File Photo Lehtikuva.
"We have an offering that fits well with the Chinese market. Industrial and technological offerings are used in China on a very broad scale," Seppala noted.
     
"Any of Finland's major companies that you can think of are present in China, and it has been so for a long time. We have had a long-standing tradition of trade agreements with the Chinese," he added.
     
Seppala is also Vice President of the global engineering and technology company Metso, which stands side by side with other veterans in the Chinese market such as the lifting solutions firm Konecranes, forestry products enterprise UPM, and minerals and metals processing company Outotec.
     
Newcomers to the more than 300 Finnish companies doing business in China include the iconic Finnish design company Marimekko, which made a major splash with its brightly colored designs during the launch of its first outlet in China's Hong Kong in 2012, followed closely by new openings in Beijing and Shanghai in 2013.
     
Seppala noted, however, that the bilateral trade relationship between the two countries has been somewhat one-sided, pointing out that Chinese companies setting up shop in the small Nordic nation is a relatively new phenomenon.
     
"This has happened mainly in the last two years or so.
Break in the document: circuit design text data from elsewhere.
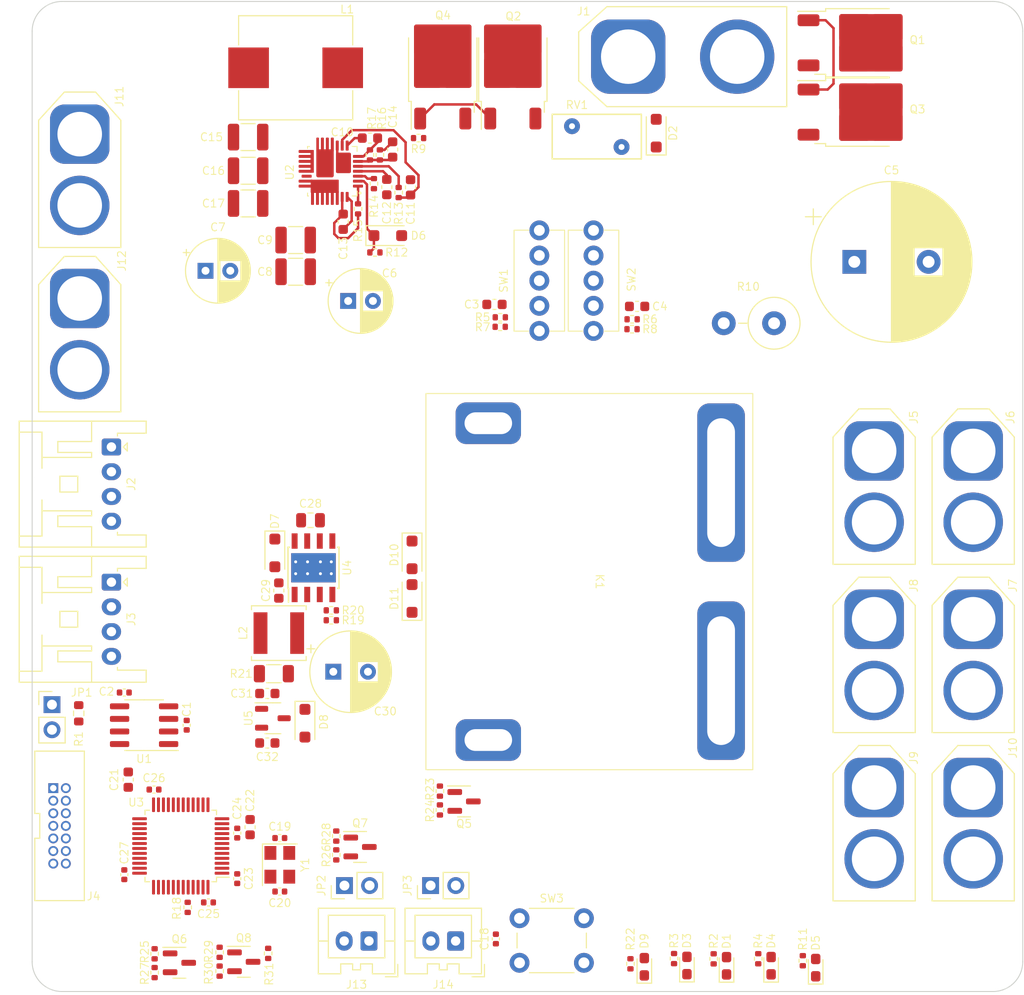
<source format=kicad_pcb>
(kicad_pcb (version 20221018) (generator pcbnew)

  (general
    (thickness 1.6)
  )

  (paper "A4")
  (layers
    (0 "F.Cu" signal)
    (31 "B.Cu" signal)
    (32 "B.Adhes" user "B.Adhesive")
    (33 "F.Adhes" user "F.Adhesive")
    (34 "B.Paste" user)
    (35 "F.Paste" user)
    (36 "B.SilkS" user "B.Silkscreen")
    (37 "F.SilkS" user "F.Silkscreen")
    (38 "B.Mask" user)
    (39 "F.Mask" user)
    (40 "Dwgs.User" user "User.Drawings")
    (41 "Cmts.User" user "User.Comments")
    (42 "Eco1.User" user "User.Eco1")
    (43 "Eco2.User" user "User.Eco2")
    (44 "Edge.Cuts" user)
    (45 "Margin" user)
    (46 "B.CrtYd" user "B.Courtyard")
    (47 "F.CrtYd" user "F.Courtyard")
    (48 "B.Fab" user)
    (49 "F.Fab" user)
    (50 "User.1" user)
    (51 "User.2" user)
    (52 "User.3" user)
    (53 "User.4" user)
    (54 "User.5" user)
    (55 "User.6" user)
    (56 "User.7" user)
    (57 "User.8" user)
    (58 "User.9" user)
  )

  (setup
    (pad_to_mask_clearance 0)
    (pcbplotparams
      (layerselection 0x00010fc_ffffffff)
      (plot_on_all_layers_selection 0x0000000_00000000)
      (disableapertmacros false)
      (usegerberextensions false)
      (usegerberattributes true)
      (usegerberadvancedattributes true)
      (creategerberjobfile true)
      (dashed_line_dash_ratio 12.000000)
      (dashed_line_gap_ratio 3.000000)
      (svgprecision 4)
      (plotframeref false)
      (viasonmask false)
      (mode 1)
      (useauxorigin false)
      (hpglpennumber 1)
      (hpglpenspeed 20)
      (hpglpendiameter 15.000000)
      (dxfpolygonmode true)
      (dxfimperialunits true)
      (dxfusepcbnewfont true)
      (psnegative false)
      (psa4output false)
      (plotreference true)
      (plotvalue true)
      (plotinvisibletext false)
      (sketchpadsonfab false)
      (subtractmaskfromsilk false)
      (outputformat 1)
      (mirror false)
      (drillshape 1)
      (scaleselection 1)
      (outputdirectory "")
    )
  )

  (net 0 "")
  (net 1 "GND")
  (net 2 "+5V")
  (net 3 "+3.3V")
  (net 4 "+BATT")
  (net 5 "Net-(Q1-G)")
  (net 6 "Net-(Q2-G)")
  (net 7 "Actuator_Power")
  (net 8 "Logic_line_Power")
  (net 9 "+12V")
  (net 10 "/Stepdown_12V_8A/GND")
  (net 11 "Net-(U2-V_{CC})")
  (net 12 "Net-(U2-SS)")
  (net 13 "Net-(C13-Pad1)")
  (net 14 "Net-(U2-BST)")
  (net 15 "Net-(U2-FB)")
  (net 16 "Net-(SW3-B)")
  (net 17 "Net-(U3-PD1)")
  (net 18 "Net-(U3-PD0)")
  (net 19 "Net-(U4-BOOT)")
  (net 20 "Net-(D7-K)")
  (net 21 "Net-(D1-A)")
  (net 22 "Net-(D3-A)")
  (net 23 "Net-(D4-A)")
  (net 24 "Net-(D5-A)")
  (net 25 "Net-(D6-K)")
  (net 26 "Net-(D11-K)")
  (net 27 "Net-(D9-A)")
  (net 28 "Net-(D10-A)")
  (net 29 "Net-(J2-Pin_3)")
  (net 30 "Net-(J2-Pin_4)")
  (net 31 "unconnected-(J4-Pin_1-Pad1)")
  (net 32 "unconnected-(J4-Pin_2-Pad2)")
  (net 33 "/STM32F103/SWDIO")
  (net 34 "/STM32F103/SWCLK")
  (net 35 "/STM32F103/SWO")
  (net 36 "unconnected-(J4-Pin_9-Pad9)")
  (net 37 "unconnected-(J4-Pin_10-Pad10)")
  (net 38 "unconnected-(J4-Pin_11-Pad11)")
  (net 39 "unconnected-(J4-Pin_12-Pad12)")
  (net 40 "unconnected-(J4-Pin_13-Pad13)")
  (net 41 "unconnected-(J4-Pin_14-Pad14)")
  (net 42 "/Power_relay/Main_power_OUT")
  (net 43 "Net-(J13-Pin_1)")
  (net 44 "Net-(J13-Pin_2)")
  (net 45 "/EMS/Relay_Signal_OUT")
  (net 46 "Net-(JP1-A)")
  (net 47 "Net-(Q1-D)")
  (net 48 "Net-(Q2-D)")
  (net 49 "Net-(Q5-G)")
  (net 50 "Net-(Q6-G)")
  (net 51 "Net-(Q6-D)")
  (net 52 "Net-(Q7-G)")
  (net 53 "Net-(Q8-G)")
  (net 54 "/EMS/MCU_EMS_Observe")
  (net 55 "MCU_running")
  (net 56 "Net-(SW1-B)")
  (net 57 "Net-(SW2-B)")
  (net 58 "Net-(U2-P_{GOOD})")
  (net 59 "Net-(U2-T_{ON})")
  (net 60 "Net-(U2-I_{LIM})")
  (net 61 "Net-(U3-BOOT0)")
  (net 62 "Net-(U4-VSENSE)")
  (net 63 "/EMS/MCU_EMC_signal")
  (net 64 "/STM32F103/CAN_TX")
  (net 65 "/STM32F103/CAN_RX")
  (net 66 "unconnected-(U3-PC13-Pad2)")
  (net 67 "unconnected-(U3-PC14-Pad3)")
  (net 68 "unconnected-(U3-PC15-Pad4)")
  (net 69 "unconnected-(U3-PA0-Pad10)")
  (net 70 "unconnected-(U3-PA1-Pad11)")
  (net 71 "unconnected-(U3-PA2-Pad12)")
  (net 72 "unconnected-(U3-PA3-Pad13)")
  (net 73 "unconnected-(U3-PA4-Pad14)")
  (net 74 "unconnected-(U3-PA5-Pad15)")
  (net 75 "unconnected-(U3-PA6-Pad16)")
  (net 76 "unconnected-(U3-PA7-Pad17)")
  (net 77 "unconnected-(U3-PB0-Pad18)")
  (net 78 "unconnected-(U3-PB1-Pad19)")
  (net 79 "unconnected-(U3-PB2-Pad20)")
  (net 80 "unconnected-(U3-PB10-Pad21)")
  (net 81 "unconnected-(U3-PB11-Pad22)")
  (net 82 "unconnected-(U3-PB12-Pad25)")
  (net 83 "unconnected-(U3-PB13-Pad26)")
  (net 84 "unconnected-(U3-PB14-Pad27)")
  (net 85 "unconnected-(U3-PB15-Pad28)")
  (net 86 "unconnected-(U3-PA8-Pad29)")
  (net 87 "unconnected-(U3-PA9-Pad30)")
  (net 88 "unconnected-(U3-PA10-Pad31)")
  (net 89 "unconnected-(U3-PA15-Pad38)")
  (net 90 "unconnected-(U3-PB7-Pad43)")
  (net 91 "unconnected-(U3-PB8-Pad45)")
  (net 92 "unconnected-(U3-PB9-Pad46)")
  (net 93 "unconnected-(U4-NC-Pad2)")
  (net 94 "unconnected-(U4-NC-Pad3)")
  (net 95 "unconnected-(U4-EN-Pad5)")

  (footprint "Capacitor_SMD:C_0402_1005Metric" (layer "F.Cu") (at 112.3 129.6))

  (footprint "Capacitor_THT:CP_Radial_D6.3mm_P2.50mm" (layer "F.Cu") (at 131.9 80.25))

  (footprint "Capacitor_SMD:C_0402_1005Metric" (layer "F.Cu") (at 117.8 141 180))

  (footprint "Resistor_SMD:R_0402_1005Metric" (layer "F.Cu") (at 118.925 146.04 90))

  (footprint "Resistor_SMD:R_0402_1005Metric" (layer "F.Cu") (at 130.2 111.5 180))

  (footprint "Resistor_SMD:R_0402_1005Metric" (layer "F.Cu") (at 139.01 63.8 180))

  (footprint "LED_SMD:LED_0603_1608Metric_Pad1.05x0.95mm_HandSolder" (layer "F.Cu") (at 174.6 147.39 90))

  (footprint "Resistor_SMD:R_0402_1005Metric" (layer "F.Cu") (at 160.56 83.1 180))

  (footprint "Resistor_SMD:R_0402_1005Metric" (layer "F.Cu") (at 112.3625 146.19 90))

  (footprint "Resistor_SMD:R_0402_1005Metric" (layer "F.Cu") (at 141.1625 131.66 -90))

  (footprint "Capacitor_SMD:C_0603_1608Metric" (layer "F.Cu") (at 146.67 80.6))

  (footprint "Connector_JST:JST_XA_B02B-XASK-1_1x02_P2.50mm_Vertical" (layer "F.Cu") (at 134 144.9 180))

  (footprint "Capacitor_THT:CP_Radial_D8.0mm_P3.50mm" (layer "F.Cu") (at 130.4 117.7))

  (footprint "Resistor_SMD:R_0402_1005Metric" (layer "F.Cu") (at 134.6 75.35 180))

  (footprint "Resistor_SMD:R_1206_3216Metric" (layer "F.Cu") (at 124.4 117.9 180))

  (footprint "Resistor_SMD:R_0402_1005Metric" (layer "F.Cu") (at 164.8 146.675 90))

  (footprint "Package_TO_SOT_SMD:TO-252-2" (layer "F.Cu") (at 141.45 56.785 90))

  (footprint "Capacitor_SMD:C_0603_1608Metric" (layer "F.Cu") (at 138.2 68.775 90))

  (footprint "Capacitor_SMD:C_0402_1005Metric" (layer "F.Cu") (at 115.6 123.1 90))

  (footprint "Resistor_SMD:R_0402_1005Metric" (layer "F.Cu") (at 134.5 68.4 -90))

  (footprint "Package_TO_SOT_SMD:TO-252-2" (layer "F.Cu") (at 148.525 56.785 90))

  (footprint "RDC_generic:XR76208" (layer "F.Cu") (at 130.3 67.15))

  (footprint "Resistor_SMD:R_0402_1005Metric" (layer "F.Cu") (at 118.925 147.94 -90))

  (footprint "Capacitor_SMD:C_0603_1608Metric" (layer "F.Cu") (at 123.7375 119.9 180))

  (footprint "Capacitor_SMD:C_0603_1608Metric" (layer "F.Cu") (at 123.7375 124.9 180))

  (footprint "Connector_AMASS:AMASS_XT60-F_1x02_P7.20mm_Vertical" (layer "F.Cu") (at 104.8 63.4 -90))

  (footprint "Diode_SMD:D_SOD-123F" (layer "F.Cu") (at 124.5 105.7 -90))

  (footprint "Capacitor_SMD:C_1210_3225Metric" (layer "F.Cu") (at 121.8 63.7))

  (footprint "Capacitor_SMD:C_0603_1608Metric" (layer "F.Cu") (at 124.9 109.5 90))

  (footprint "Resistor_SMD:R_0402_1005Metric" (layer "F.Cu") (at 112.3625 148.09 -90))

  (footprint "RDC_generic:JTAG_box_connector" (layer "F.Cu") (at 102.765 142.22))

  (footprint "Package_TO_SOT_SMD:SOT-23" (layer "F.Cu") (at 143.6 130.8))

  (footprint "Connector_JST:JST_XA_S04B-XASK-1_1x04_P2.50mm_Horizontal" (layer "F.Cu") (at 108 95 -90))

  (footprint "Resistor_SMD:R_0402_1005Metric" (layer "F.Cu") (at 137 69.3 -90))

  (footprint "Connector_PinHeader_2.54mm:PinHeader_1x02_P2.54mm_Vertical" (layer "F.Cu") (at 140.225 139.3 90))

  (footprint "LED_SMD:LED_0603_1608Metric_Pad1.05x0.95mm_HandSolder" (layer "F.Cu")
    (tstamp 4e476a00-647f-4ed8-8766-590a2c06e6e8)
    (at 161.8 147.5 90)
    (descr "LED SMD
... [400449 chars truncated]
</source>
We are seeing new investments being made due to the strong IT base in Finland," he explained.
     
Just across the border, the trade connection is dominated by Finnish companies doing business in Russia.
     
Team Finland, a moniker for the government's made-over export promotion drive has launched new initiatives to woo more Russian businesses.
     
Marja Tiri heads up the Finnish-Russian Chamber of Commerce. She said that the latest efforts have resulted in a mere few contacts from companies.
     
"It is difficult to quantify. There are no benchmarks to estimate success," she added.
     
According to Statistics Finland, Russian owners held fewer than 40 of the approximately 3,000 foreign-owned subsidiaries operating in Finland in 2012 and employed under 800 workers.
     
Finnish companies on the other hand, had more than 400 subsidiaries in Russia and listed over 50,000 workers on the payroll - providing a tough challenge for Finnish officials looking to reverse the trend and attract more Russian business into Finland.